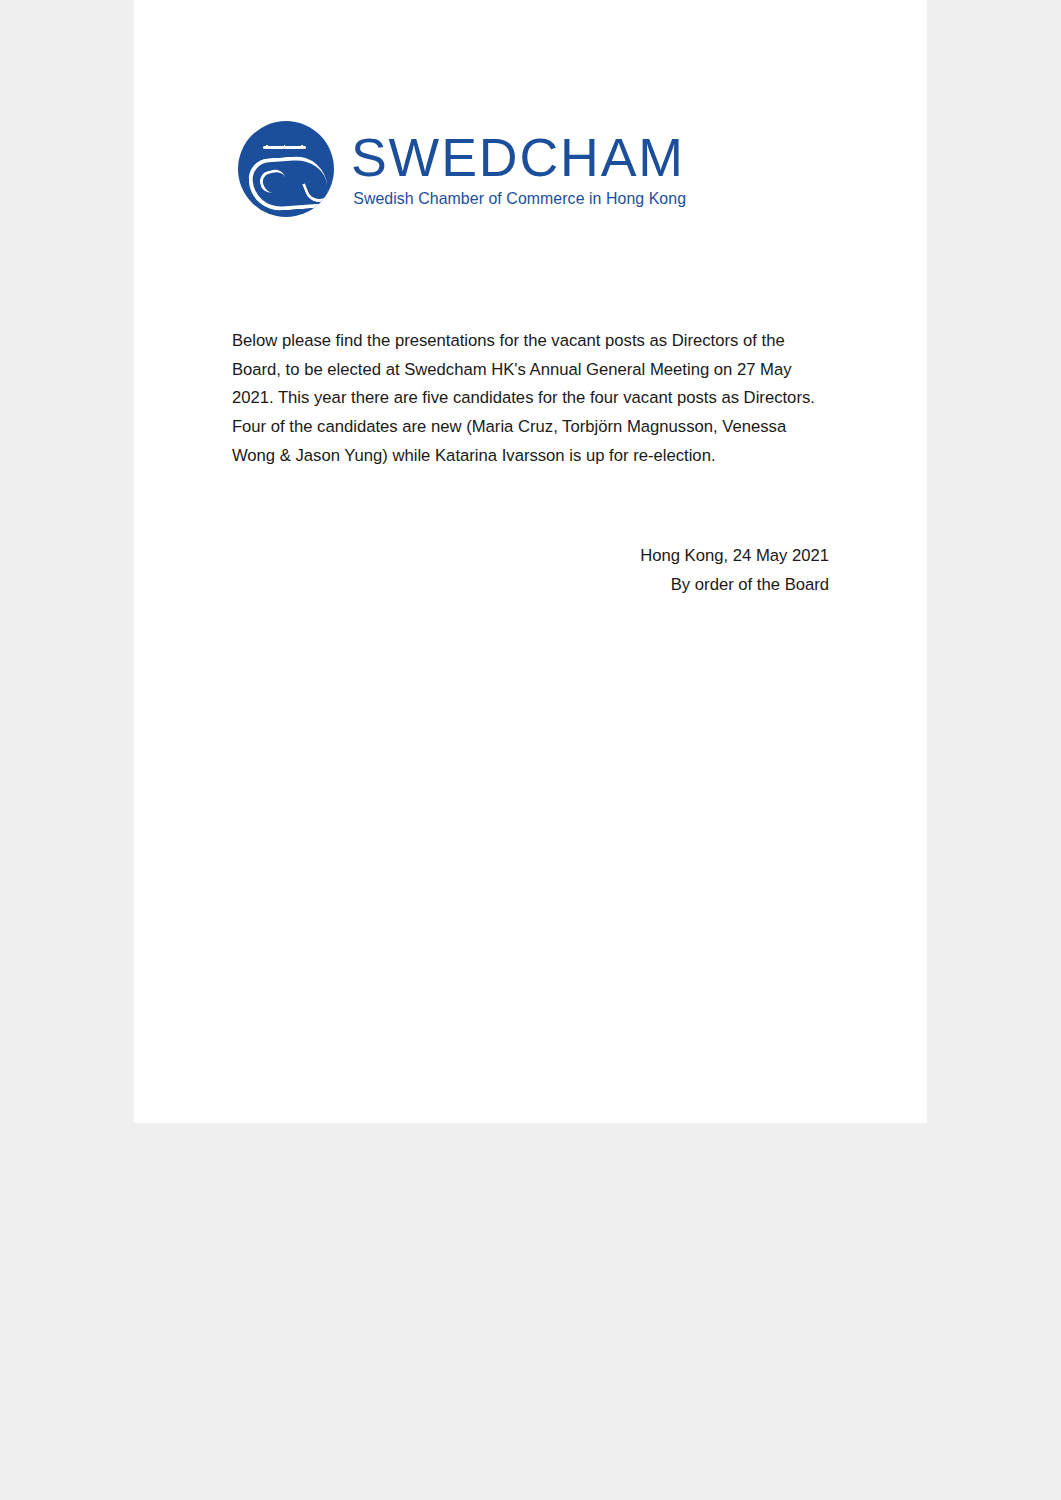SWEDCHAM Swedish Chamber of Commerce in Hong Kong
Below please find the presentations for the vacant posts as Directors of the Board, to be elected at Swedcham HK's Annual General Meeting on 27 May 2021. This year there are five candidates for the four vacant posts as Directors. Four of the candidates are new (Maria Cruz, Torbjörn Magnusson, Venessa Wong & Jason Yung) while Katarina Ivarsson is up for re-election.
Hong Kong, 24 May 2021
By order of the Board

▶ [ASSIGNMENT]
From the listing above, copy every line that includes the word "Board".

▶ [SOLUTION BELOW]
Below please find the presentations for the vacant posts as Directors of the Board, to be elected at Swedcham HK's Annual General Meeting on 27 May 2021. This year there are five candidates for the four vacant posts as Directors. Four of the candidates are new (Maria Cruz, Torbjörn Magnusson, Venessa Wong & Jason Yung) while Katarina Ivarsson is up for re-election.
By order of the Board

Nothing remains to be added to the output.